As isolated subjects, we have the abies pinsapo of M. Cochet, the abies normanniana of M. Krelage, the pinsapo of M. Oudin, the thuya gigantea and the icellingtonia, or sequoia, or eucalyptus of M. Cochet, the last two outside of the islands. Cochet's icellingtonia, or sequoia, or eucalyptus, the last two of which are offline.

About wellingtoma gigantea, I ask to speak. Our economists and politicians will take advantage of the Exhibition to invite all Europeans to agree once and for all on currencies, weights and measures. I would like the botanists who have been drawn in droves to the Champ de Mars to come to some sort of agreement, at the same time, on the nomenclature of plants. We give them Latin names, because Latin is a universal language for educated minds. But what is the point of speaking Latin if the Americans call sequoia what the English call wellingtonia and the French call eucalyptus? I could mention several hundred plants, each of which has three or four different names in Latin. Let's agree, what the hell! Latin nomenclature has a thousand disadvantages and only one advantage, which is being lost day by day. If we do not want to agree and give each plant a unique name, we will have every advantage in using the old popular, familiar and picturesque names: wolf's mouth, larkspur, bear's ear!

It was Mr. Lechevalier, the manager of the large plantations, who brought the large plane tree here. The tree is as remarkable for its shape as for its size; certainly Xerxes would give it the golden necklace. An eloquent orator, who is himself named after a tree, recently told us in a soulful speech that the kings of Persia used to decorate the veterans of the vegetable kingdom. Let me reform this ingenious but erroneous interpretation of history. Xerxes was a big kid, a jaded sultan and a fool. A young, blue plane tree met him on his way: the king of Persia fell in love with it; he kissed it, he gave it jewels, he treated it like a mistress. The human heart was subject to all sorts of aberrations among the Persians, and among the Greeks too: Xerxes' caprice for a tree has been noted by historians, because it went a little beyond measure. The Greeks did not tell us this anecdote to make us esteem their enemy; on the contrary.

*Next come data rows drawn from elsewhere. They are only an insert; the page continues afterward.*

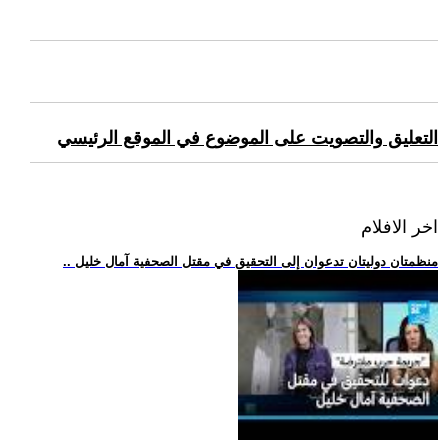
التعليق والتصويت على الموضوع في الموقع الرئيسي
اخر الافلام
.. منظمتان دوليتان تدعوان إلى التحقيق في مقتل الصحفية آمال خليل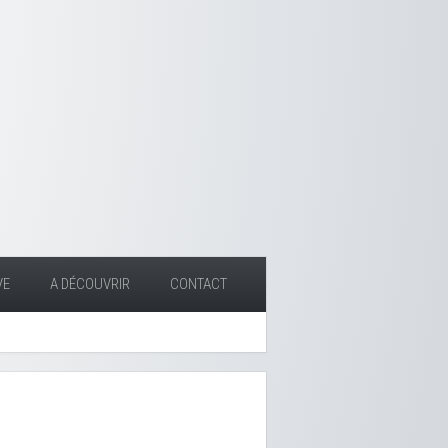
VE
A DÉCOUVRIR
CONTACT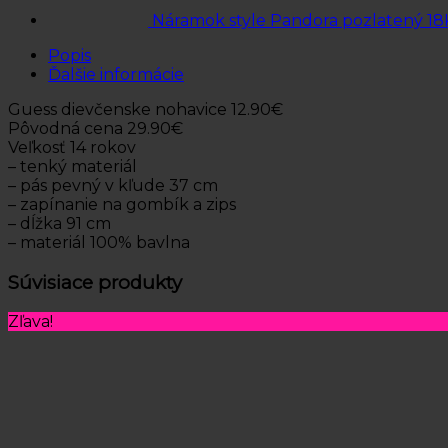
Náramok style Pandora pozlatený 18
Popis
Ďalšie informácie
Guess dievčenske nohavice 12.90€
Pôvodná cena 29.90€
Veľkosť 14 rokov
– tenký materiál
– pás pevný v kľude 37 cm
– zapínanie na gombík a zips
– dĺžka 91 cm
– materiál 100% bavlna
Súvisiace produkty
Zľava!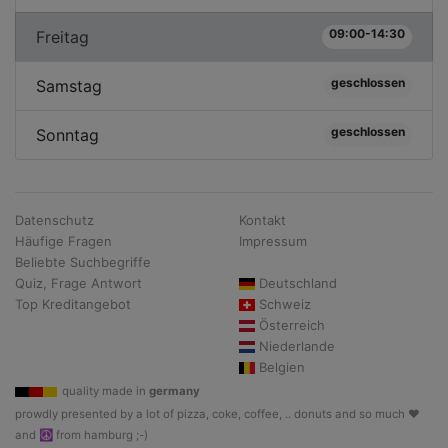
09:00-14:30
Freitag
geschlossen
Samstag
geschlossen
Sonntag
Datenschutz
Kontakt
Häufige Fragen
Impressum
Beliebte Suchbegriffe
Quiz, Frage Antwort
Deutschland
Top Kreditangebot
Schweiz
Österreich
Niederlande
Belgien
quality made in
germany
prowdly presented by a lot of pizza, coke, coffee, .. donuts and so much ♥
and ☮ from hamburg ;-)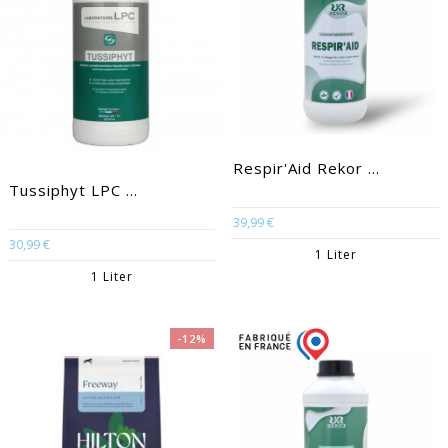
Respir'Aid Rekor ...
Tussiphyt LPC ...
39,99 €
30,99 €
1 Liter
1 Liter
-12%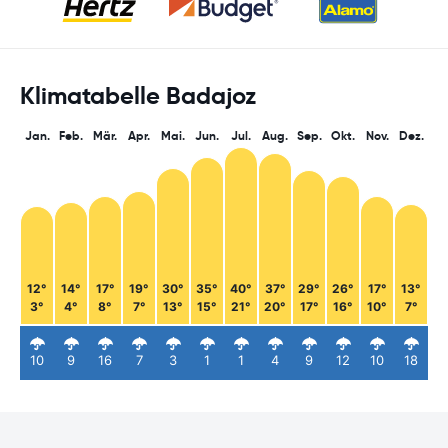
Klimatabelle Badajoz
Jan.
Feb.
Mär.
Apr.
Mai.
Jun.
Jul.
Aug.
Sep.
Okt.
Nov.
Dez.
12°
14°
17°
19°
30°
35°
40°
37°
29°
26°
17°
13°
3°
4°
8°
7°
13°
15°
21°
20°
17°
16°
10°
7°
10
9
16
7
3
1
1
4
9
12
10
18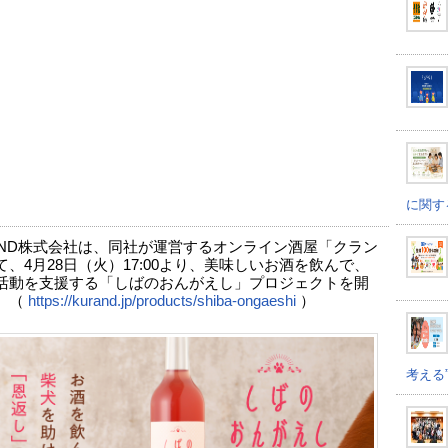
に関す
AND株式会社は、同社が運営するオンライン酒屋「クラン
て、4月28日（火）17:00より、美味しいお酒を飲んで、
活動を支援する「しばのおんがえし」プロジェクトを開
。（
https://kurand.jp/products/shiba-ongaeshi
）
考える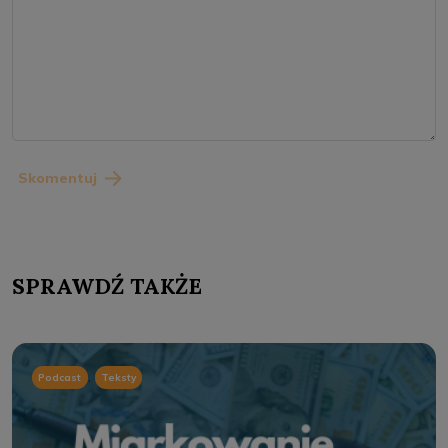
Skomentuj
SPRAWDŹ TAKŻE
,
Podcast
Teksty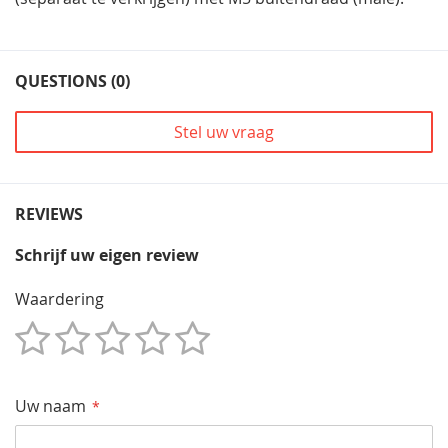
QUESTIONS (0)
Stel uw vraag
REVIEWS
Schrijf uw eigen review
Waardering
1
2
3
4
5
Star
Sterren
Sterren
Sterren
Sterren
Uw naam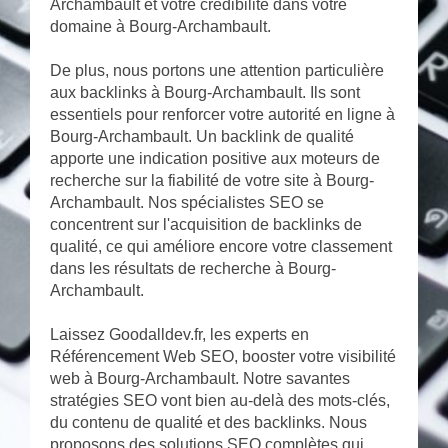
Archambault et votre crédibilité dans votre
domaine à Bourg-Archambault.
De plus, nous portons une attention particulière
aux backlinks à Bourg-Archambault. Ils sont
essentiels pour renforcer votre autorité en ligne à
Bourg-Archambault. Un backlink de qualité
apporte une indication positive aux moteurs de
recherche sur la fiabilité de votre site à Bourg-
Archambault. Nos spécialistes SEO se
concentrent sur l'acquisition de backlinks de
qualité, ce qui améliore encore votre classement
dans les résultats de recherche à Bourg-
Archambault.
Laissez Goodalldev.fr, les experts en
Référencement Web SEO, booster votre visibilité
web à Bourg-Archambault. Notre savantes
stratégies SEO vont bien au-delà des mots-clés,
du contenu de qualité et des backlinks. Nous
proposons des solutions SEO complètes qui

I apologise for the digression; I will not digress any further.

M. Lechevalier, already named, is the author of a fruit garden that I recommend to you. You will see there the most beautiful specimens of an admirable art: it is precision arboriculture. The gardener guides the sap through the branches like a skilled smelter directs the casting of metal; he can fix in advance the exact place where each fruit will be moulded.